In the listing below, locate the lines that hold "virtual" and copy them.
__________
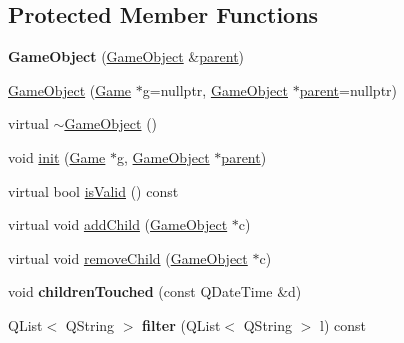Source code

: \subsection*{\-Protected \-Member \-Functions}
\begin{DoxyCompactItemize}
\item 
\hypertarget{class_game_object_a7f99ba7231f83306f28a23923329f153}{{\bfseries \-Game\-Object} (\hyperlink{class_game_object}{\-Game\-Object} \&\hyperlink{class_game_object_af3deaf39cde23c189765634e32e95bb4}{parent})}\label{class_game_object_a7f99ba7231f83306f28a23923329f153}

\item 
\hyperlink{class_game_object_ab00c537faf6eb4439c60003141a763b9}{\-Game\-Object} (\hyperlink{class_game}{\-Game} $\ast$g=nullptr, \hyperlink{class_game_object}{\-Game\-Object} $\ast$\hyperlink{class_game_object_af3deaf39cde23c189765634e32e95bb4}{parent}=nullptr)
\item 
virtual \hyperlink{class_game_object_ab82dfdb656f9051c0587e6593b2dda97}{$\sim$\-Game\-Object} ()
\item 
void \hyperlink{class_game_object_abb6a1fa1a89307820874179b20010f6d}{init} (\hyperlink{class_game}{\-Game} $\ast$g, \hyperlink{class_game_object}{\-Game\-Object} $\ast$\hyperlink{class_game_object_af3deaf39cde23c189765634e32e95bb4}{parent})
\item 
virtual bool \hyperlink{class_game_object_a88676a10f8e905747f1d64c2da490524}{is\-Valid} () const 
\item 
virtual void \hyperlink{class_game_object_a4733a1081db3c2d0a9be225265283ad8}{add\-Child} (\hyperlink{class_game_object}{\-Game\-Object} $\ast$c)
\item 
virtual void \hyperlink{class_game_object_a21dc679cb474b147b7d7d336117ffe58}{remove\-Child} (\hyperlink{class_game_object}{\-Game\-Object} $\ast$c)
\item 
\hypertarget{class_game_object_a4e57d5a3f8be6882e5d7f2a2e5d45ccd}{void {\bfseries children\-Touched} (const \-Q\-Date\-Time \&d)}\label{class_game_object_a4e57d5a3f8be6882e5d7f2a2e5d45ccd}

\item 
\hypertarget{class_game_object_a05c00e0f34a146c91275fb67ce62dfcf}{\-Q\-List$<$ \-Q\-String $>$ {\bfseries filter} (\-Q\-List$<$ \-Q\-String $>$ l) const }\label{class_game_object_a05c00e0f34a146c91275fb67ce62dfcf}

\end{DoxyCompactItemize}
__________
The answer:
virtual \hyperlink{class_game_object_ab82dfdb656f9051c0587e6593b2dda97}{$\sim$\-Game\-Object} ()
virtual bool \hyperlink{class_game_object_a88676a10f8e905747f1d64c2da490524}{is\-Valid} () const 
virtual void \hyperlink{class_game_object_a4733a1081db3c2d0a9be225265283ad8}{add\-Child} (\hyperlink{class_game_object}{\-Game\-Object} $\ast$c)
virtual void \hyperlink{class_game_object_a21dc679cb474b147b7d7d336117ffe58}{remove\-Child} (\hyperlink{class_game_object}{\-Game\-Object} $\ast$c)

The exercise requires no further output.